(Extracted records)
--------------------------------------------------

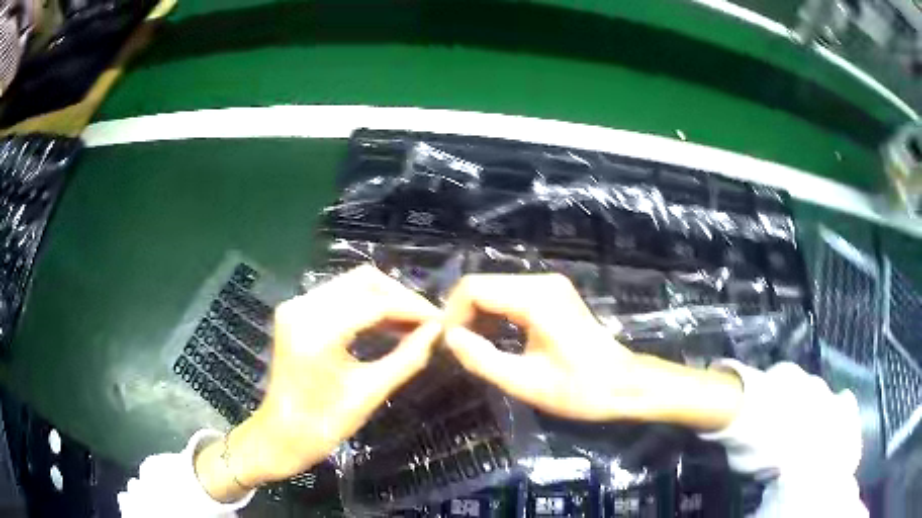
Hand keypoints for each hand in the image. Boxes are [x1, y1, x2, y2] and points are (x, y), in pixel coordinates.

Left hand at [196, 266, 441, 501]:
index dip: (412, 308)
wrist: (280, 436)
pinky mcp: (295, 312)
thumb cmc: (323, 425)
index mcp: (317, 331)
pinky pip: (338, 296)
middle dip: (399, 297)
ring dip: (384, 299)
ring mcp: (296, 306)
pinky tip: (385, 324)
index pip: (375, 303)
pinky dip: (365, 305)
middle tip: (426, 321)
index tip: (441, 321)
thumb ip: (407, 358)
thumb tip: (437, 332)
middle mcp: (302, 306)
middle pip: (363, 280)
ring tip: (412, 324)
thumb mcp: (369, 393)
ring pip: (351, 284)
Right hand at [442, 274, 741, 427]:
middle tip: (455, 350)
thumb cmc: (579, 389)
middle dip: (463, 315)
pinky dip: (495, 316)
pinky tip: (492, 340)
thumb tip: (448, 338)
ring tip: (471, 349)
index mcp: (536, 299)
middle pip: (484, 285)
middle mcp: (542, 282)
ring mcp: (550, 286)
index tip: (446, 345)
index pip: (474, 288)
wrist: (623, 385)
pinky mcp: (554, 295)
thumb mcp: (526, 382)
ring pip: (496, 290)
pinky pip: (511, 296)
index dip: (452, 314)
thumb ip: (483, 359)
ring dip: (478, 316)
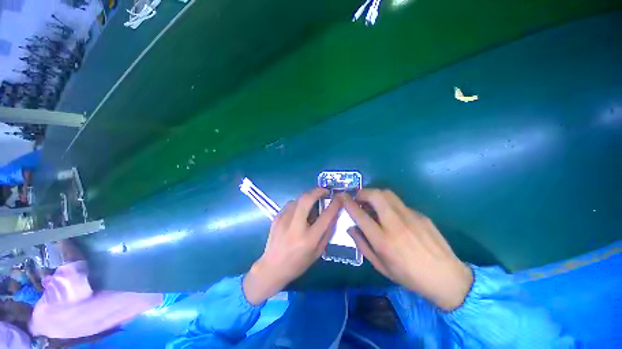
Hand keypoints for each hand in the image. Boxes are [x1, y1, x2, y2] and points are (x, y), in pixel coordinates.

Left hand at [243, 188, 340, 304]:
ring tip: (313, 201)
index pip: (326, 216)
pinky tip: (300, 211)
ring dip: (307, 197)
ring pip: (298, 199)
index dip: (334, 204)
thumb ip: (327, 232)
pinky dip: (298, 203)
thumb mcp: (318, 252)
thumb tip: (334, 214)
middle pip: (307, 199)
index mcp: (309, 238)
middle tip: (325, 191)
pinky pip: (290, 204)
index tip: (339, 197)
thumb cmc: (298, 263)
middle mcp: (295, 226)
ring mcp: (283, 220)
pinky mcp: (276, 217)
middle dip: (318, 191)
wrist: (272, 267)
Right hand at [342, 190, 472, 310]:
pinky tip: (393, 216)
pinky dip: (390, 205)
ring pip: (388, 194)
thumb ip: (362, 245)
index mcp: (383, 240)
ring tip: (372, 203)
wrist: (446, 277)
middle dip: (362, 192)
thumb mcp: (380, 266)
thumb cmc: (409, 276)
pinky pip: (399, 204)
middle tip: (359, 198)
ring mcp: (410, 217)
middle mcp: (395, 224)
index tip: (341, 196)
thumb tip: (351, 227)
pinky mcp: (420, 215)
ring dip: (375, 194)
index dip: (347, 202)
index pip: (360, 214)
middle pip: (375, 195)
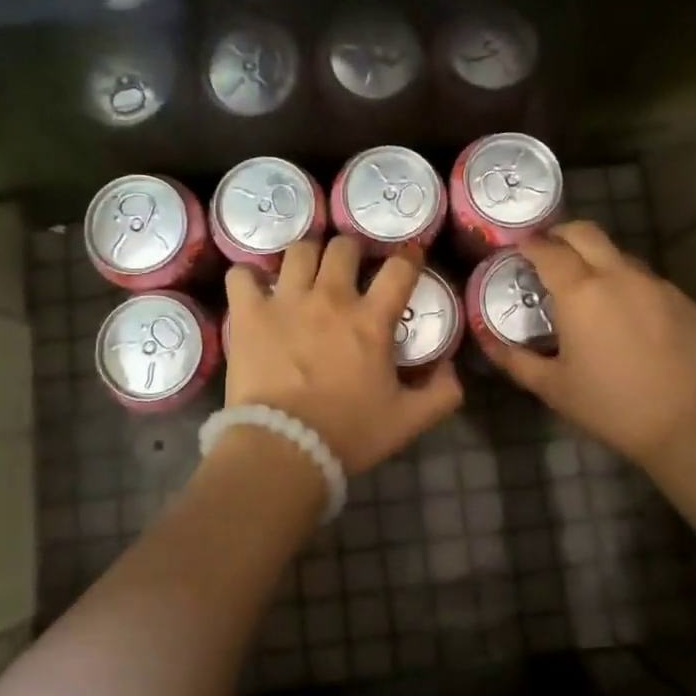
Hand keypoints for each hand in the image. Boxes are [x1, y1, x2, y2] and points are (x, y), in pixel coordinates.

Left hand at [224, 237, 462, 474]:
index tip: (408, 259)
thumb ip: (442, 393)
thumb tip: (452, 368)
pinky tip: (255, 288)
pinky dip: (248, 277)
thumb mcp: (408, 420)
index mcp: (371, 319)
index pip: (399, 268)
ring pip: (299, 250)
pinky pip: (242, 275)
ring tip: (306, 271)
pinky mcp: (249, 313)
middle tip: (349, 269)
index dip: (408, 257)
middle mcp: (330, 297)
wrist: (283, 449)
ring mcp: (286, 301)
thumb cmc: (348, 433)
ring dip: (307, 255)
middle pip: (344, 246)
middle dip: (352, 251)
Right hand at [475, 221, 695, 469]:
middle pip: (585, 232)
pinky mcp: (685, 300)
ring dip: (597, 260)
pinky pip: (648, 281)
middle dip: (561, 235)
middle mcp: (619, 275)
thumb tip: (486, 339)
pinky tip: (629, 319)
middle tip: (548, 255)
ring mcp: (657, 284)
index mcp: (580, 291)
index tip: (518, 252)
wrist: (691, 425)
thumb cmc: (611, 406)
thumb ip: (514, 358)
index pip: (547, 248)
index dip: (528, 245)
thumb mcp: (552, 387)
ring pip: (619, 255)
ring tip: (589, 291)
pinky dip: (628, 287)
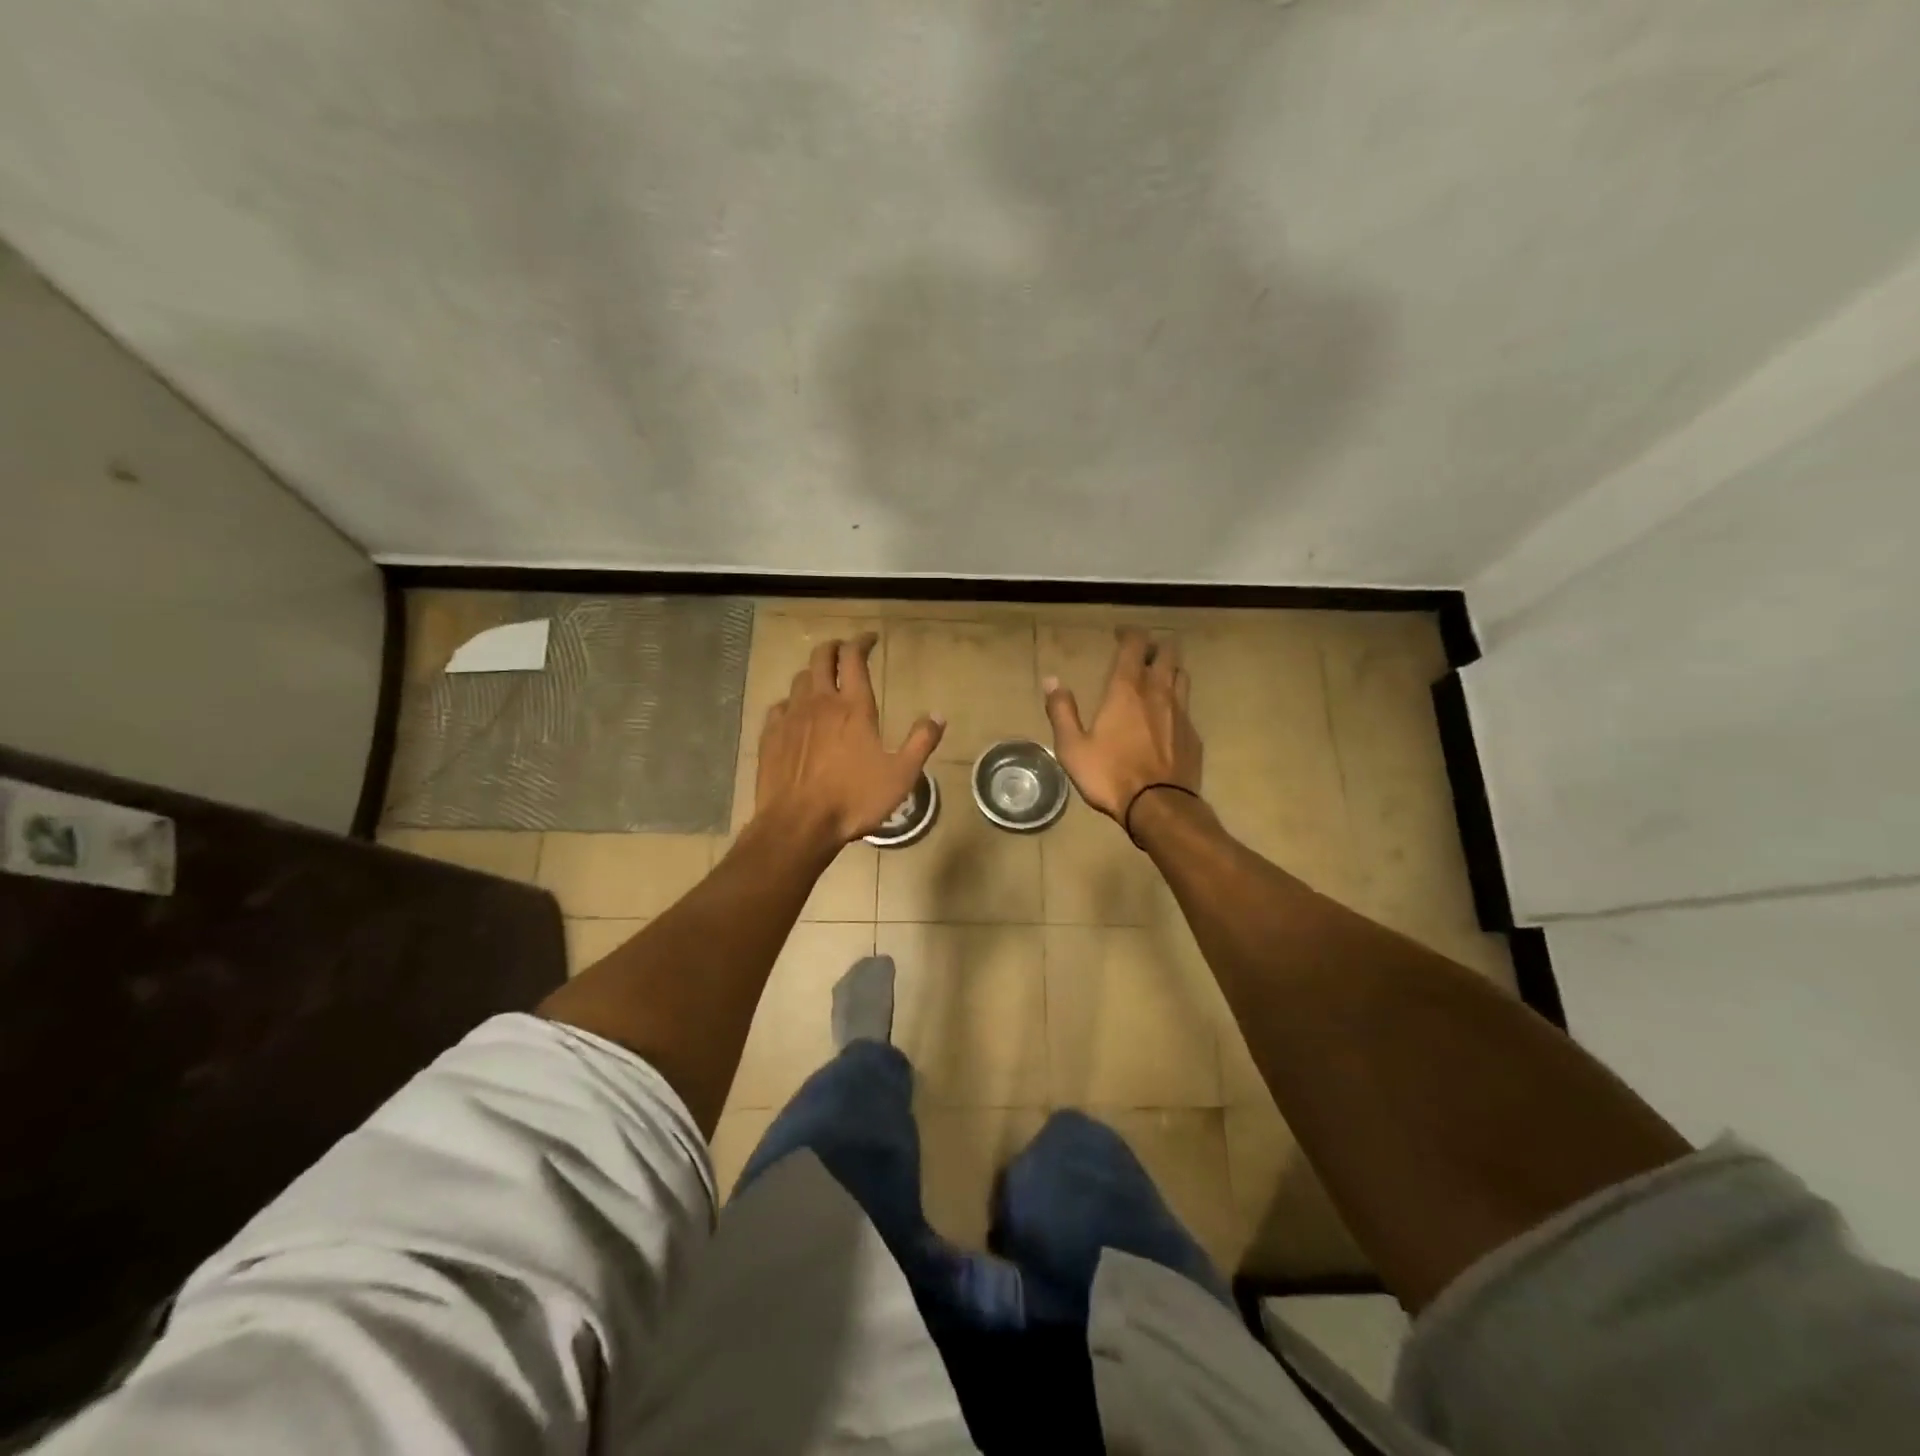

--------------------------------------------------

WORK ITEM
Without the pictures, return all the entries above exactly as they stand.

OUTPUT
Hand keypoints for each hand in the image. Boxes are [x1, y1, x2, y2] and points are (x, y), in pixel coordinates.

Left hand at [196, 266, 441, 501]:
index dip: (412, 308)
wrist: (280, 436)
pinky mcp: (295, 312)
thumb cmc: (323, 425)
index mcp: (317, 331)
pinky pip: (338, 296)
middle dip: (399, 297)
ring dip: (384, 299)
ring mcp: (296, 306)
pinky tip: (385, 324)
index pip: (375, 303)
pinky dip: (365, 305)
middle tip: (426, 321)
index tip: (441, 321)
thumb ip: (407, 358)
thumb tip: (437, 332)
middle mcp: (302, 306)
middle pip: (363, 280)
ring tip: (412, 324)
thumb mcp: (369, 393)
ring pip: (351, 284)
Right hand at [442, 274, 741, 427]:
middle tip: (455, 350)
thumb cmc: (579, 389)
middle dip: (463, 315)
pinky dip: (495, 316)
pinky tip: (492, 340)
thumb tip: (448, 338)
ring tip: (471, 349)
index mcp: (536, 299)
middle pip: (484, 285)
middle mcp: (542, 282)
ring mcp: (550, 286)
index tip: (446, 345)
index pip: (474, 288)
wrist: (623, 385)
pinky mcp: (554, 295)
thumb mcp: (526, 382)
ring pip: (496, 290)
pinky pip: (511, 296)
index dip: (452, 314)
thumb ip: (483, 359)
ring dip: (478, 316)
Hand keypoints for each hand in the image. Boxes are [x1, y1, x2, y2] and points are (x, y), in pixel coordinates.

Left hand at [243, 188, 340, 304]:
ring tip: (313, 201)
index pip: (326, 216)
pinky tip: (300, 211)
ring dip: (307, 197)
ring pip: (298, 199)
index dip: (334, 204)
thumb ip: (327, 232)
pinky dip: (298, 203)
thumb mcp: (318, 252)
thumb tip: (334, 214)
middle pip: (307, 199)
index mcp: (309, 238)
middle tip: (325, 191)
pinky pip: (290, 204)
index tip: (339, 197)
thumb cmc: (298, 263)
middle mcp: (295, 226)
ring mcp: (283, 220)
pinky mcp: (276, 217)
middle dip: (318, 191)
wrist: (272, 267)
Right hand at [342, 190, 472, 310]:
pinky tip: (393, 216)
pinky dip: (390, 205)
ring pip: (388, 194)
thumb ip: (362, 245)
index mcp: (383, 240)
ring tip: (372, 203)
wrist: (446, 277)
middle dip: (362, 192)
thumb mcp: (380, 266)
thumb cmc: (409, 276)
pinky pip: (399, 204)
middle tip: (359, 198)
ring mcp: (410, 217)
middle mcp: (395, 224)
index tip: (341, 196)
thumb tip: (351, 227)
pinky mcp: (420, 215)
ring dip: (375, 194)
index dip: (347, 202)
index pip: (360, 214)
middle pip: (375, 195)
Hand keypoints for each hand in the image. Boxes are [x1, y1, x2, y2] and points are (x, y), in pixel coordinates.

Left hand at [224, 237, 462, 474]:
index tip: (408, 259)
thumb ip: (442, 393)
thumb tip: (452, 368)
pinky tip: (255, 288)
pinky dip: (248, 277)
thumb mcp: (408, 420)
index mcp: (371, 319)
index pip: (399, 268)
ring pip: (299, 250)
pinky pip: (242, 275)
ring tip: (306, 271)
pinky mcp: (249, 313)
middle tip: (349, 269)
index dip: (408, 257)
middle mcp: (330, 297)
wrist: (283, 449)
ring mcp: (286, 301)
thumb cmc: (348, 433)
ring dip: (307, 255)
middle pip: (344, 246)
middle dip: (352, 251)
Right hand at [475, 221, 695, 469]:
middle pip: (585, 232)
pinky mcp: (685, 300)
ring dip: (597, 260)
pinky pip: (648, 281)
middle dip: (561, 235)
middle mcp: (619, 275)
thumb tip: (486, 339)
pinky tip: (629, 319)
middle tip: (548, 255)
ring mcp: (657, 284)
index mcp: (580, 291)
index tip: (518, 252)
wrist: (691, 425)
thumb cmc: (611, 406)
thumb ip: (514, 358)
index pip: (547, 248)
index dip: (528, 245)
thumb mcp: (552, 387)
ring pip: (619, 255)
ring tip: (589, 291)
pinky dip: (628, 287)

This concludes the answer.